INSTRUCTION:
List each line in the listing below that contains the word "lowest".

RECORDS TO USE:
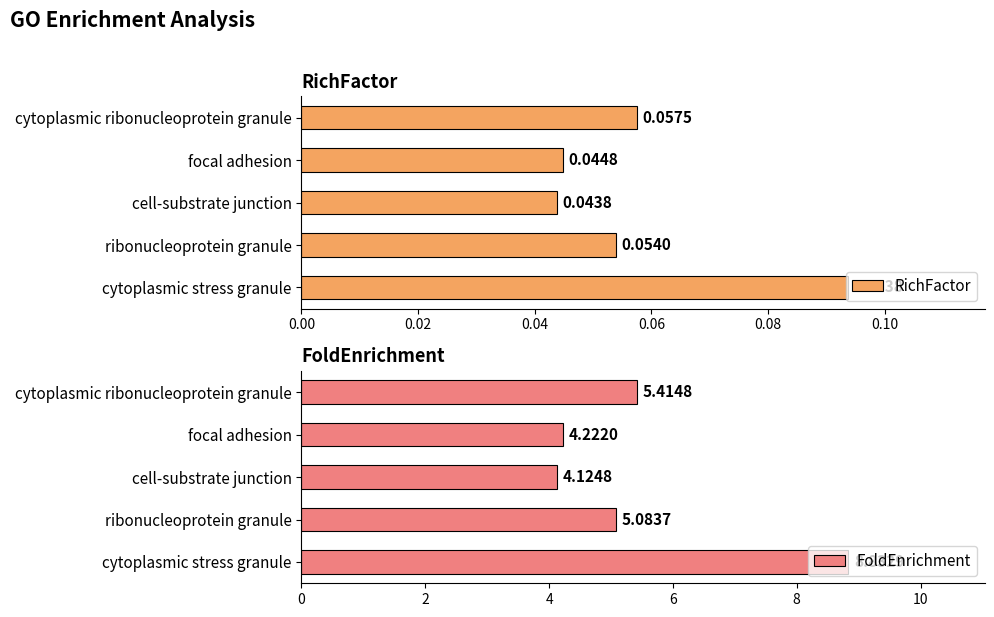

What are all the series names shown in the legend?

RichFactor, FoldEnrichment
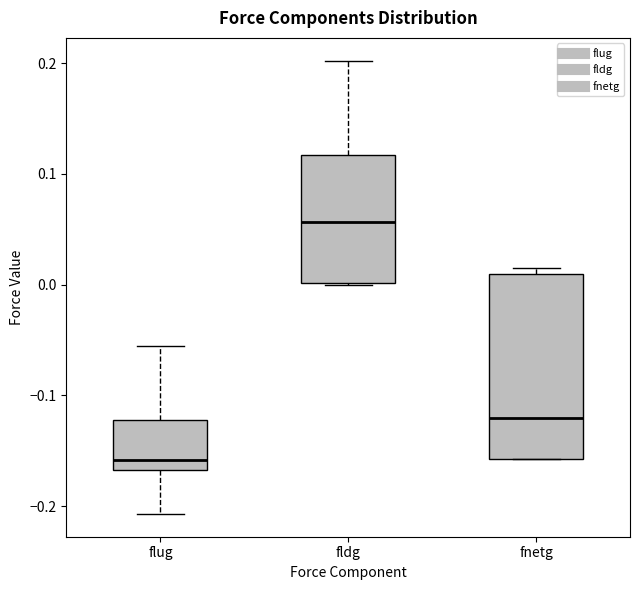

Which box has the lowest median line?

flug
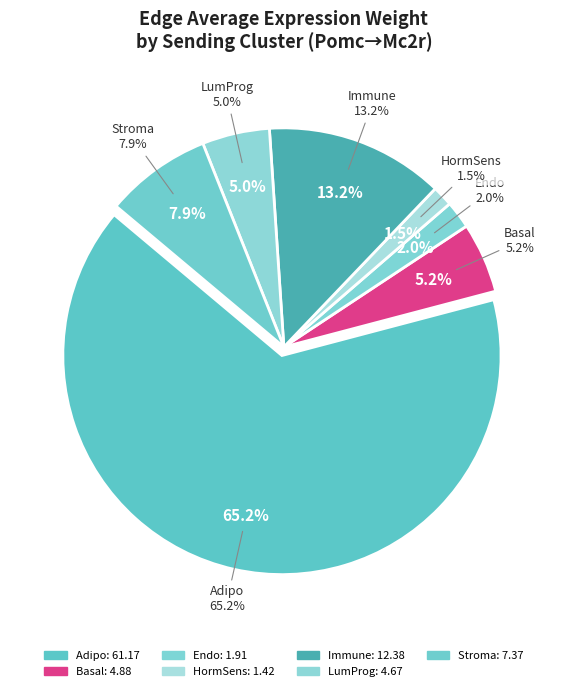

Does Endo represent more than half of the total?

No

REPLY TO THE TASK:
Which box has the lowest median line?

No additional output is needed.